Reading passage>
▬▬▬▬▬▬

# Antiferromagnetic Kitaev Interactions in Polar Spin-Orbit Mott   Insulators

**Authors:** Yusuke Sugita, Yasuyuki Kato, Yukitoshi Motome

arXiv: 1905.12139 · 2020-04-08

## TL;DR

This paper proposes a new mechanism for inducing dominant antiferromagnetic Kitaev interactions in polar spin-orbit Mott insulators, supported by ab initio calculations on specific ruthenium halide compounds, expanding the potential for quantum spin liquid realization.

## Contribution

It introduces a polar structural asymmetry approach to activate antiferromagnetic Kitaev interactions, contrasting with conventional ferromagnetic interactions, and demonstrates this in ruthenium halide materials.

## Key findings

- Polar asymmetry activates antiferromagnetic Kitaev interactions.
- Ab initio calculations show large antiferromagnetic interactions in Ru trihalides.

▬▬▬▬▬▬

Entries supplied>
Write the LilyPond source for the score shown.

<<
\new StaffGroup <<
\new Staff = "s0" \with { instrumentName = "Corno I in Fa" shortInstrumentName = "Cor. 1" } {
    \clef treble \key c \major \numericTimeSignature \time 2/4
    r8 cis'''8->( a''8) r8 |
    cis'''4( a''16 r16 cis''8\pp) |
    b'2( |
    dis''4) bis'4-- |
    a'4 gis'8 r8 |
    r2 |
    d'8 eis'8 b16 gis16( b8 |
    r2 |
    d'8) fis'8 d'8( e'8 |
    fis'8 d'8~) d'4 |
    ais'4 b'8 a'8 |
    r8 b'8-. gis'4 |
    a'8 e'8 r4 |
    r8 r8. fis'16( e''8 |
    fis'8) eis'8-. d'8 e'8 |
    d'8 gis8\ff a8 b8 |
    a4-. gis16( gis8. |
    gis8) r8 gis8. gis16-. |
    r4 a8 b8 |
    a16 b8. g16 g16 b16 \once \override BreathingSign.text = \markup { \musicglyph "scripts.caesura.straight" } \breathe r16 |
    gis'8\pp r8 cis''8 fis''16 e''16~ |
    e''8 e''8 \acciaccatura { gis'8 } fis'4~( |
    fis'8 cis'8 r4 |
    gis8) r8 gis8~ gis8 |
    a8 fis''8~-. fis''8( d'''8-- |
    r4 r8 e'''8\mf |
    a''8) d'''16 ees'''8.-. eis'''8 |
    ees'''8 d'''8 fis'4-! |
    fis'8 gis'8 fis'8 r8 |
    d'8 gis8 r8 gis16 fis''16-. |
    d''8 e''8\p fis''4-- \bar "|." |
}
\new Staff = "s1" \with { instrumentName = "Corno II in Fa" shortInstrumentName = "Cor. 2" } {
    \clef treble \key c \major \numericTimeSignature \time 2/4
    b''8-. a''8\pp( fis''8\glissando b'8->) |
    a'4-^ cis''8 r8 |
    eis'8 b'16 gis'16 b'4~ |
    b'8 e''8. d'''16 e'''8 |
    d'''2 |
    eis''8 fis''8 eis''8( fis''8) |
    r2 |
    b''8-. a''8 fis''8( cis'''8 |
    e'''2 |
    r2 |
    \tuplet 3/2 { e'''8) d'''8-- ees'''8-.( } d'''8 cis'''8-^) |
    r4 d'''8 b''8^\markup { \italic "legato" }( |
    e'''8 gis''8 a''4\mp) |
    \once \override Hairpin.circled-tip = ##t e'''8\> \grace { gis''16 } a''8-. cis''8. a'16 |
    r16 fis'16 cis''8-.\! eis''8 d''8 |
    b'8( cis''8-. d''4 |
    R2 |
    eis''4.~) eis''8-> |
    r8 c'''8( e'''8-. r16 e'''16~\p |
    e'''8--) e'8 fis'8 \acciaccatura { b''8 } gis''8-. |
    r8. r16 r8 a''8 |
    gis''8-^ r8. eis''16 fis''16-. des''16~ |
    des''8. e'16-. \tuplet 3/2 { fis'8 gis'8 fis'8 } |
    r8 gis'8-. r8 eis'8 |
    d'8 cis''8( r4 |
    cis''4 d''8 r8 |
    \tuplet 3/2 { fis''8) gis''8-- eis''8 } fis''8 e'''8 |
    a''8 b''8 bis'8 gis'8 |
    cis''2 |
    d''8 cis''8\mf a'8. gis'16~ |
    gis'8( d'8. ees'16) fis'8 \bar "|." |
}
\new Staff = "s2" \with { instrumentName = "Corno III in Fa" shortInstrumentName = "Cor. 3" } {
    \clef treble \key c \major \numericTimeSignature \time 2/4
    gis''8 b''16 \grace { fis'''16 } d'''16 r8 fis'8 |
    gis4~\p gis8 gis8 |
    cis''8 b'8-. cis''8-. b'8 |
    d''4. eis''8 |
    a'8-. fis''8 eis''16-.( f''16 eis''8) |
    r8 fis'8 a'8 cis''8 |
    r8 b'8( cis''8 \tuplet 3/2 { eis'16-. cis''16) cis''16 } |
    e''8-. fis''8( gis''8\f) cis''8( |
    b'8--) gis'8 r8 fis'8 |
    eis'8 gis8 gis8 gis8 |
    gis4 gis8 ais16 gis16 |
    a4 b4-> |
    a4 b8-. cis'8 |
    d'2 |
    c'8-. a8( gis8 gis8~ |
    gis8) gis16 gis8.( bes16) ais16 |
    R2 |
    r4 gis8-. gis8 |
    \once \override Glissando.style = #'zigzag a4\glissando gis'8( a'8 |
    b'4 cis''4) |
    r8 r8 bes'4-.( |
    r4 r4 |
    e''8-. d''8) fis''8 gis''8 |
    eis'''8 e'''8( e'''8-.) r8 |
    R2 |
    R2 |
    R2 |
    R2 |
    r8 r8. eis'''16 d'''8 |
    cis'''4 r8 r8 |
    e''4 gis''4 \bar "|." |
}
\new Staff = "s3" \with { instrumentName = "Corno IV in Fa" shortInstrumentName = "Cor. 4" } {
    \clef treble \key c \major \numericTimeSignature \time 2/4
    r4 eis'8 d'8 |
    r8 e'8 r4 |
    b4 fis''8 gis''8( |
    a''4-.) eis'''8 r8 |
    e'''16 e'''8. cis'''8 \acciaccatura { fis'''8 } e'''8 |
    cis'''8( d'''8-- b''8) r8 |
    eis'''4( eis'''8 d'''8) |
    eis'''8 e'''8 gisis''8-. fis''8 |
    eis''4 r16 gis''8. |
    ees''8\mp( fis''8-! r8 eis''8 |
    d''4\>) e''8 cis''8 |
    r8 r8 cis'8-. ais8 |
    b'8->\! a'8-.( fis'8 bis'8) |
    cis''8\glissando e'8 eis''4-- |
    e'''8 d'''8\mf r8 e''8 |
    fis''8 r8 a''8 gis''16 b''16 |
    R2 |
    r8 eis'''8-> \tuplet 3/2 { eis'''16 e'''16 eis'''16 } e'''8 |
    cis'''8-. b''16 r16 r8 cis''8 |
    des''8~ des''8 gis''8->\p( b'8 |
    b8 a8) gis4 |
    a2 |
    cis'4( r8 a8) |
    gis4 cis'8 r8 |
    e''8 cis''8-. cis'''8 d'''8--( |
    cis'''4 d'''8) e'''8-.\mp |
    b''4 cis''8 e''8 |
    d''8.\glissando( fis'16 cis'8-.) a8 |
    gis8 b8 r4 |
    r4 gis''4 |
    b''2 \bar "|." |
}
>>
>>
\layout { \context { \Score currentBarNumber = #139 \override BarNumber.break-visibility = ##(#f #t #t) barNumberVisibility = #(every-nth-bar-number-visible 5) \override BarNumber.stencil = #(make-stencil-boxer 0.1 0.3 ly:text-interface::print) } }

▬▬▬▬▬▬

Instructions>
#1 In the summary on antiferromagnetic Kitaev interactions, what kind of calculations support the proposed mechanism, and on which materials?
#2 Pick up the summary on antiferromagnetic Kitaev interactions after its last line and continue it.
The items have no connection to the summary on antiferromagnetic Kitaev interactions.

Task results>
#1 Ab initio calculations on ruthenium halide compounds.

#2
- Potential to realize Kitaev spin liquids in new material classes.

## Abstract

A bond-directional anisotropic exchange interaction, called the Kitaev interaction, is a promising route to realize quantum spin liquids. The Kitaev interactions were found in Mott insulators with the strong spin-orbit coupling, in the presence of quantum interference between indirect electron transfers. Here we theoretically propose a different scenario by introducing a polar structural asymmetry that unbalances the quantum interference. We show that the imbalance activates additional exchange processes and gives rise to a dominant antiferromagnetic Kitaev interaction, in stark contrast to the conventional ferromagnetic ones. We demonstrate by ab initio calculations that polar Ru trihalides with multiple anions, $\alpha$-RuH$_{3/2}X_{3/2}$ ($X$=Cl and Br), exhibit the antiferromagnetic Kitaev interaction whose magnitude is several times larger compared to existing candidates. Our proposal opens the way for materializing the Kitaev spin liquids in unexplored parameter regions.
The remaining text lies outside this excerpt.